In Zusammenarbeit mit der TH Aachen entwickeln Prof. Körfer, Prof. Tenderich und ihr Team ein neues Kunstherz, das sich derzeit bereits in der Versuchsphase mit Kälbern befindet und in etwa zwei Jahren zur Verfügung stehen wird. "Wir werden dann ein sehr viel kleineres, sehr viel leiseres Kunstherz mitsamt seiner Batterie implantieren können, das für die Patienten ein deutliches Plus an Lebensqualität bedeuten wird", erläutert der Mediziner.

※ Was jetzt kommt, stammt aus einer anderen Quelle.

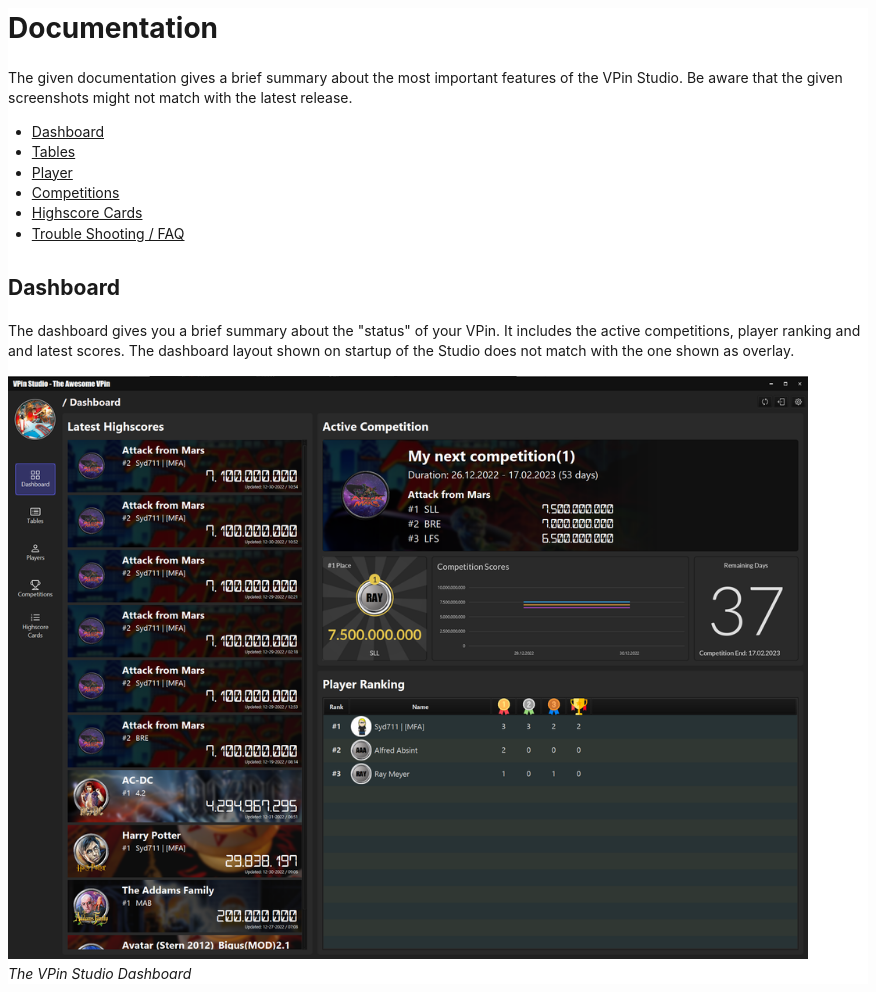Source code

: # Documentation

The given documentation gives a brief summary about the most important features of the VPin Studio.
Be aware that the given screenshots might not match with the latest release.

* [Dashboard](#dashboard)
* [Tables](#tables)
* [Player](#players)
* [Competitions](#competitions)
* [Highscore Cards](#highscore-cards)
* [Trouble Shooting / FAQ](#trouble-shooting)



## Dashboard

The dashboard gives you a brief summary about the "status" of your VPin.
It includes the active competitions, player ranking and and latest scores.
The dashboard layout shown on startup of the Studio does not match with the one
shown as overlay.

<img src="./dashboard1.png" width="800"><br/>
_The VPin Studio Dashboard_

Als Schirmherr steht Körfer der Selbsthilfegruppe Bridge2Life (Brücke zum Leben) seit ihrer Gründung in den frühen 90er Jahren vor. Dieser Interessenverband eint Patienten, die an einer terminalen Herzinsuffizienz erkrankt sind und eine Herztransplantation oder ein Herzunterstützungssystem benötigen oder bereits haben. Hier erhalten Betroffene und ihre Angehörigen Unterstützung und persönliche Beratung sowie Aufklärung über Therapiemöglichkeiten. In Kooperation mit Ärzten und Herzzentren finden regelmäßige Gruppentreffen und Arzt-Patienten-Gespräche statt.

Darüber hinaus ist dem Verband die Aufklärung einer breiten Öffentlichkeit mit zahlreichen Veranstaltungen und Publikationen wichtig.